Le seul point sur lequel cette série est moins abouti, c’est que cette perfection n’est pas aussi constante, et il nous manque cette claque finale qui enfonçait le clou de la maîtrise absolue. Trop de mystères pour la première moitié, pas assez de développement de personnages, puis un focus trop prononcé sur l’humain et les sentiments dans la seconde moitié, avec beaucoup de révélations.
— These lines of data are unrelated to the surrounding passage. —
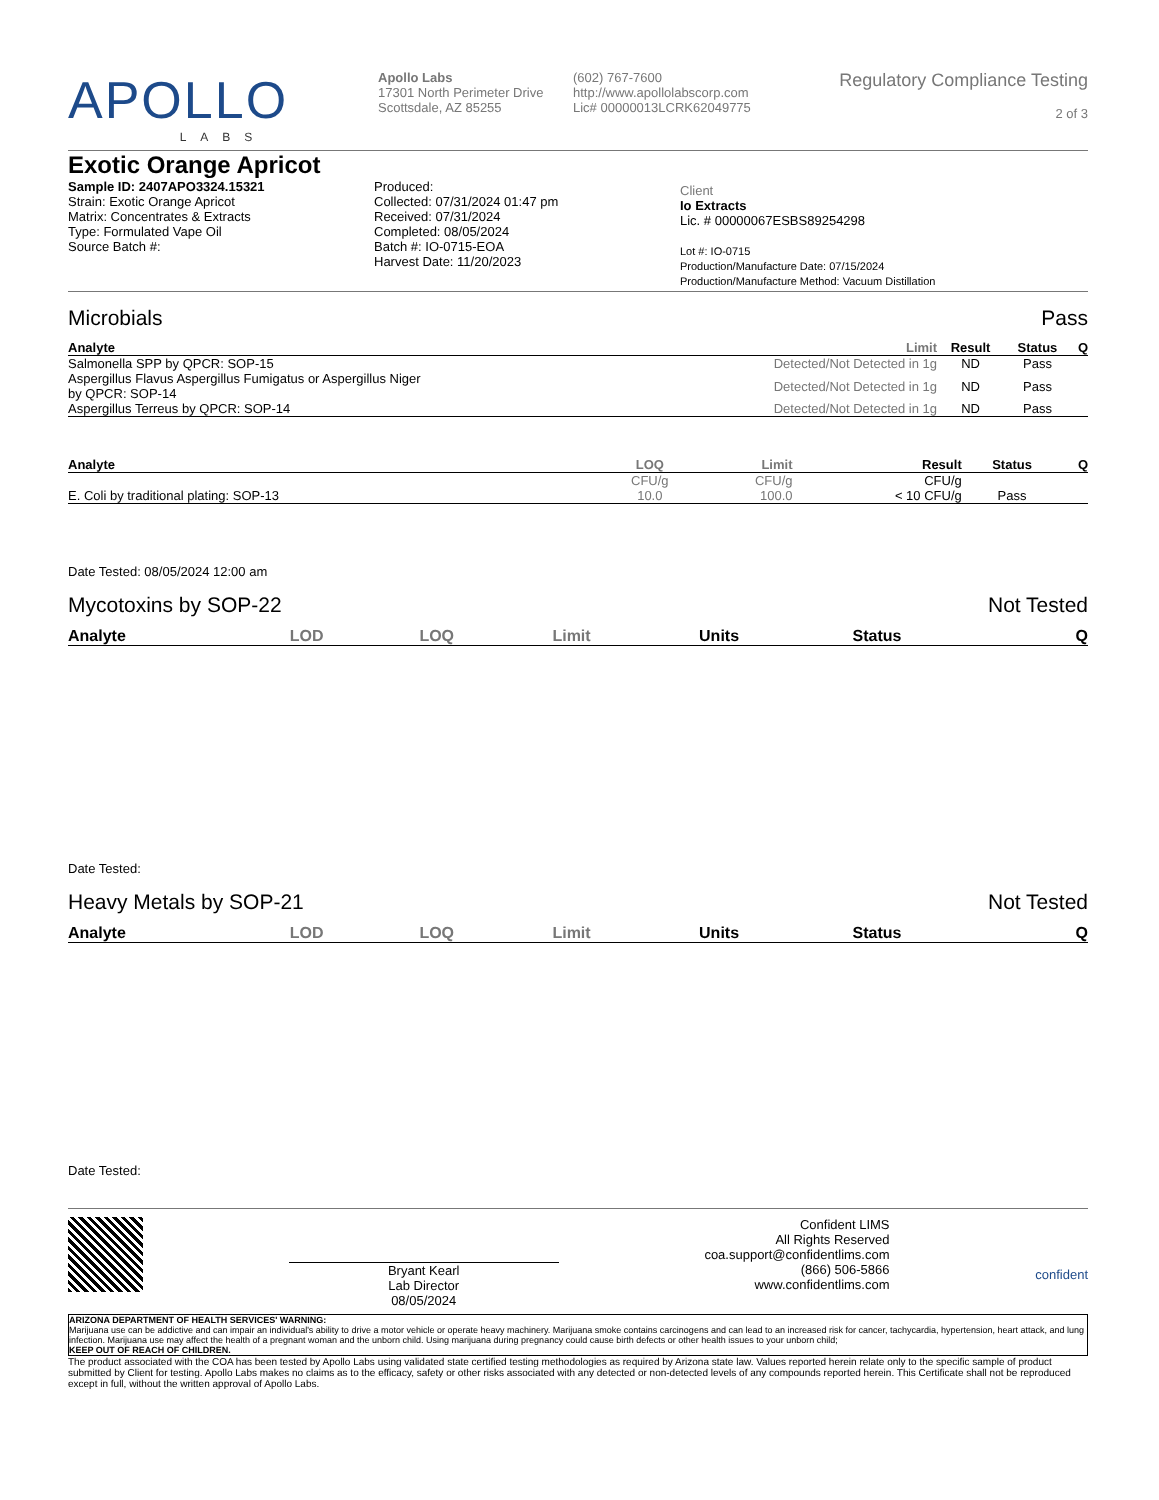APOLLO
LABS
Apollo Labs
17301 North Perimeter Drive
Scottsdale, AZ 85255
(602) 767-7600
http://www.apollolabscorp.com
Lic# 00000013LCRK62049775
Regulatory Compliance Testing
2 of 3
Exotic Orange Apricot
Sample ID: 2407APO3324.15321
Strain: Exotic Orange Apricot
Matrix: Concentrates & Extracts
Type: Formulated Vape Oil
Source Batch #:
Produced:
Collected: 07/31/2024 01:47 pm
Received: 07/31/2024
Completed: 08/05/2024
Batch #: IO-0715-EOA
Harvest Date: 11/20/2023
Client
Io Extracts
Lic. # 00000067ESBS89254298
Lot #: IO-0715
Production/Manufacture Date: 07/15/2024
Production/Manufacture Method: Vacuum Distillation
Microbials Pass
| Analyte | Limit | Result | Status | Q |
| --- | --- | --- | --- | --- |
| Salmonella SPP by QPCR: SOP-15 | Detected/Not Detected in 1g | ND | Pass | |
| Aspergillus Flavus Aspergillus Fumigatus or Aspergillus Niger by QPCR: SOP-14 | Detected/Not Detected in 1g | ND | Pass | |
| Aspergillus Terreus by QPCR: SOP-14 | Detected/Not Detected in 1g | ND | Pass | |
| Analyte | LOQ | Limit | Result | Status | Q |
| --- | --- | --- | --- | --- | --- |
| | CFU/g | CFU/g | CFU/g | | |
| E. Coli by traditional plating: SOP-13 | 10.0 | 100.0 | < 10 CFU/g | Pass | |
Date Tested: 08/05/2024 12:00 am
Mycotoxins by SOP-22 Not Tested
| Analyte | LOD | LOQ | Limit | Units | Status | Q |
| --- | --- | --- | --- | --- | --- | --- |
Date Tested:
Heavy Metals by SOP-21 Not Tested
| Analyte | LOD | LOQ | Limit | Units | Status | Q |
| --- | --- | --- | --- | --- | --- | --- |
Date Tested:
Bryant Kearl
Lab Director
08/05/2024
Confident LIMS
All Rights Reserved
coa.support@confidentlims.com
(866) 506-5866
www.confidentlims.com
confident
ARIZONA DEPARTMENT OF HEALTH SERVICES' WARNING:
Marijuana use can be addictive and can impair an individual's ability to drive a motor vehicle or operate heavy machinery. Marijuana smoke contains carcinogens and can lead to an increased risk for cancer, tachycardia, hypertension, heart attack, and lung infection. Marijuana use may affect the health of a pregnant woman and the unborn child. Using marijuana during pregnancy could cause birth defects or other health issues to your unborn child;
KEEP OUT OF REACH OF CHILDREN.
The product associated with the COA has been tested by Apollo Labs using validated state certified testing methodologies as required by Arizona state law. Values reported herein relate only to the specific sample of product submitted by Client for testing. Apollo Labs makes no claims as to the efficacy, safety or other risks associated with any detected or non-detected levels of any compounds reported herein. This Certificate shall not be reproduced except in full, without the written approval of Apollo Labs.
L’attente sera interminable pour les prochaine saisons tant cette première a déjà eu presque deux ans de post-production, ce qui exclu toute possibilité de saison 2 avant au moins fin 2026, donc peut-être une fin à l’orée 2030 voir 2034 selon la vitesse de production et si l’ensemble sera étalé sur trois ou quatre saisons. Autant dire que les livres vont connaître un sacré regain d’intérêt pour les plus impatients, et espérons que la suite sera à la hauteur de cette première saison. N’oublions jamais que la SF n’est pas un genre en soi, c’est avant tout un outil de narration pour nous faire réfléchir à notre humanité ou à notre société, et une telle intelligence d’exécution force le respect.